Parliament on Oct. 19 approved the second reading of a bill to strengthen the National Anti-Corruption Bureau (NABU).
If signed by the president, the legislation would turn the NABU from a law enforcement agency into a central executive body with a special status, without reshuffling any staff. The president would also lose the power to appoint and dismiss the bureau’s head.
The NABU director would be hired through a competition conducted by a six-member committee. The Cabinet of Ministers would directly delegate three members; the remainder would be proposed to the Cabinet by international organizations.
While the Cabinet of Ministers would oversee the NABU’s work, it could not undo its acts. The bureau would be exempt from the Cabinet’s usual requirements for staff of central executive bodies.
A total of 308 lawmakers supported the law in the second reading, with 12 opposed and 23 abstaining.

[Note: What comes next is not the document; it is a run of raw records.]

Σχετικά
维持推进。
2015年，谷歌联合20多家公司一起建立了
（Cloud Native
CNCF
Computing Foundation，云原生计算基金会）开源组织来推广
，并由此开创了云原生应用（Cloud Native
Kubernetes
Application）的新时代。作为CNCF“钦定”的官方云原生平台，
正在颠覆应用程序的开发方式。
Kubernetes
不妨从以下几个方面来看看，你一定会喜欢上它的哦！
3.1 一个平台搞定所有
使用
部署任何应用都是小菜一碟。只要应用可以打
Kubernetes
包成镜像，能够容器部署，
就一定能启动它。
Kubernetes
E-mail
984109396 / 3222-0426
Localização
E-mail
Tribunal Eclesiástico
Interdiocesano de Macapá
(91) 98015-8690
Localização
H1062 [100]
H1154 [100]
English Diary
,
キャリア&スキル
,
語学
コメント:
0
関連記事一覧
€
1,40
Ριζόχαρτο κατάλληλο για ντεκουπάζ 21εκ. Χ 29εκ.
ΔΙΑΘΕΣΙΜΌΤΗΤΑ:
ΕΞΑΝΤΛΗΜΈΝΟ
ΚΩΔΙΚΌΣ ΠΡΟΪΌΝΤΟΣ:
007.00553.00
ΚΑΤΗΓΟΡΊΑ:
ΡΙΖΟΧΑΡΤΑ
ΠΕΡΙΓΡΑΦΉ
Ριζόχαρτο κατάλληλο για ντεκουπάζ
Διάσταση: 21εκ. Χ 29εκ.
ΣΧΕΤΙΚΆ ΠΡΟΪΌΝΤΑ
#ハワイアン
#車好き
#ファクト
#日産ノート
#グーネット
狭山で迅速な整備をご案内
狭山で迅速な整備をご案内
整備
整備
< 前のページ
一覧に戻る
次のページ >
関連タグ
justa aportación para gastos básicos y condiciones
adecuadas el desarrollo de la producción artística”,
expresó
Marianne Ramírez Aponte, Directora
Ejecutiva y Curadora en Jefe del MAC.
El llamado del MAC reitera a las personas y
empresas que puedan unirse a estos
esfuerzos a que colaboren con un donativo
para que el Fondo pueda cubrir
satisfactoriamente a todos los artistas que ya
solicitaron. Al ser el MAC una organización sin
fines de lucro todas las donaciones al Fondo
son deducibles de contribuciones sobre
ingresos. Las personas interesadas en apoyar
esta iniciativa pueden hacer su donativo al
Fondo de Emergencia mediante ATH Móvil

The bill is meant to make the NABU wholly consistent with the constitution and strengthen it against political meddling. The bureau’s independence has been requested by the International Monetary Fund, which is close to resuming lending to Ukraine under an existing $5 billion arrangement.
President Volodymyr Zelensky praised the passage of the bill on Oct. 19, calling it an “important step towards the stable work of the anti-corruption infrastructure.”
The European Union’s ambassador to Ukraine, Matti Maasikas, also called the bill’s passage a “positive step.”
The NABU’s head, Artem Sytnyk, has been under fire from the Constitutional Court and the Cabinet of Ministers, which has sought to get rid of him before his authority expires in 2022.
The Constitutional Court declared Sytnyk’s appointment unconstitutional in August 2020.
The Cabinet submitted a bill in March to dismiss Sytnyk and allow President Volodymyr Zelensky to control the selection of a new chief. Anti-corruption activists saw it as an attempt by the corrupt establishment to destroy the NABU’s independence.